DeepMind, Google’s AI research and development lab, is exploring novel approaches to enhance AI capabilities through tackling intricate geometry problems. Today, DeepMind introduced AlphaGeometry, a system that claims to outperform the average International Mathematical Olympiad gold medalist in solving geometry problems. The code for AlphaGeometry was made open source, demonstrating its ability to solve 25 Olympiad-level geometry problems within the standard time limit, surpassing the previous state-of-the-art system’s performance of 10 problems.
According to Trieu Trinh and Thang Luong, Google AI research scientists, who shared insights in a blog post, achieving success in solving Olympiad-level geometry problems marks a significant step in developing profound mathematical reasoning, paving the way for more advanced and versatile AI systems. They express hope that AlphaGeometry will unlock new possibilities in mathematics, science, and AI.
Why the emphasis on geometry? DeepMind contends that proving mathematical theorems, such as providing a logical explanation for the validity of a theorem like the Pythagorean theorem, demands both reasoning skills and the capacity to select from various potential steps toward a solution. If DeepMind’s perspective holds true, this problem-solving approach could eventually prove valuable in general-purpose AI systems.
“Establishing the truth or falsehood of a specific conjecture challenges even the most advanced AI systems today,” stated DeepMind’s press materials shared with TechCrunch. “In pursuit of this objective, the ability to prove mathematical theorems is a crucial milestone, showcasing mastery in logical reasoning and the aptitude to uncover new knowledge.”
However, training an AI system to tackle geometry problems presents unique difficulties. The scarcity of accessible geometry training data arises from the intricate process of translating proofs into a format comprehensible to machines. Additionally, many of the present cutting-edge generative AI models, while adept at recognizing patterns and relationships in data, lack the capability to engage in logical reasoning through theorems.
DeepMind’s solution was twofold.

In the development of AlphaGeometry, the laboratory coupled a “neural language” model—architecturally resembling ChatGPT—with a “symbolic deduction engine,” an engine utilizing rules (e.g., mathematical rules) to deduce solutions to problems. Symbolic engines can be rigid and slow, particularly with large or intricate datasets. To address these challenges, DeepMind employed the neural model to “guide” the deduction engine through potential answers to given geometry problems.
In the absence of training data, DeepMind generated its synthetic data, creating 100 million “synthetic theorems” and proofs with varying complexities. The AlphaGeometry model was then trained from scratch using this synthetic data and assessed on Olympiad geometry problems.

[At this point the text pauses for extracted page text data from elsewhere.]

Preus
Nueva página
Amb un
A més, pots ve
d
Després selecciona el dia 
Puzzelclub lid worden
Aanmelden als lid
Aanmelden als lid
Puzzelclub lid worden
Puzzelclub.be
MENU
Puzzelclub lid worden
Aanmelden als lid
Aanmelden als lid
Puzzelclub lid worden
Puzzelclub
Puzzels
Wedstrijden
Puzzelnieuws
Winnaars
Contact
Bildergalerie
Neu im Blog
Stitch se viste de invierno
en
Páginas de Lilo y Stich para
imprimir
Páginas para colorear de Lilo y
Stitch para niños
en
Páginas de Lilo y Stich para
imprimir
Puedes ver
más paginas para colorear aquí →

Olympiad geometry problems often involve diagrams requiring the addition of “constructs,” such as points, lines, or circles, before they can be solved. In addressing these problems, AlphaGeometry’s neural model predicts which constructs might be beneficial to add. These predictions are then utilized by AlphaGeometry’s symbolic engine to make deductions about the diagrams and identify similar solutions.

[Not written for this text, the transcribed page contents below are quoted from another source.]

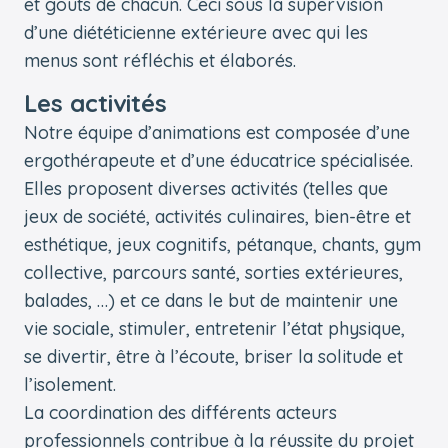
et goûts de chacun. Ceci sous la supervision
d’une diététicienne extérieure avec qui les
menus sont réfléchis et élaborés.
Les activités
Notre équipe d’animations est composée d’une
ergothérapeute et d’une éducatrice spécialisée.
Elles proposent diverses activités (telles que
jeux de société, activités culinaires, bien-être et
esthétique, jeux cognitifs, pétanque, chants, gym
collective, parcours santé, sorties extérieures,
balades, …) et ce dans le but de maintenir une
vie sociale, stimuler, entretenir l’état physique,
se divertir, être à l’écoute, briser la solitude et
l’isolement.
La coordination des différents acteurs
professionnels contribue à la réussite du projet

“With numerous instances of how these constructs led to proofs, AlphaGeometry’s language model can provide valuable suggestions for new constructs when faced with Olympiad geometry problems,” Trinh and Luong explained. “One system offers rapid, ‘intuitive’ ideas, while the other employs more deliberate, rational decision-making.”
The outcomes of AlphaGeometry’s problem-solving, featured in a study published in the journal Nature this week, are likely to contribute to the ongoing debate over whether AI systems should be based on symbol manipulation—manipulating symbols representing knowledge using rules—or the seemingly more brain-like neural networks.
Advocates of the neural network approach contend that intelligent behavior, ranging from speech recognition to image generation, can emerge solely from vast amounts of data and computational power. In contrast to symbolic systems, which solve tasks by defining sets of rules for manipulating symbols specific to particular tasks (like editing a line in word processor software), neural networks attempt to tackle tasks through statistical approximation and learning from examples.
Neural networks serve as the foundation for potent AI systems like OpenAI’s DALL-E 3 and GPT-4. However, proponents of symbolic AI argue that they are not the ultimate solution; symbolic AI might be better suited for efficiently encoding the world’s knowledge, navigating intricate scenarios through reasoning, and “explaining” the reasoning behind their conclusions.
AlphaGeometry, as a hybrid symbolic-neural network system similar to DeepMind’s AlphaFold 2 and AlphaGo, might indicate that combining the two approaches—symbol manipulation and neural networks—is the most effective route in the quest for generalizable AI. Perhaps.
“Our long-term goal remains to build AI systems that can generalize across mathematical fields, developing the sophisticated problem-solving and reasoning that general AI systems will depend on, all the while extending the frontiers of human knowledge,” Trinh and Luong expressed. “This approach could shape how the AI systems of the future discover new knowledge, in math and beyond.”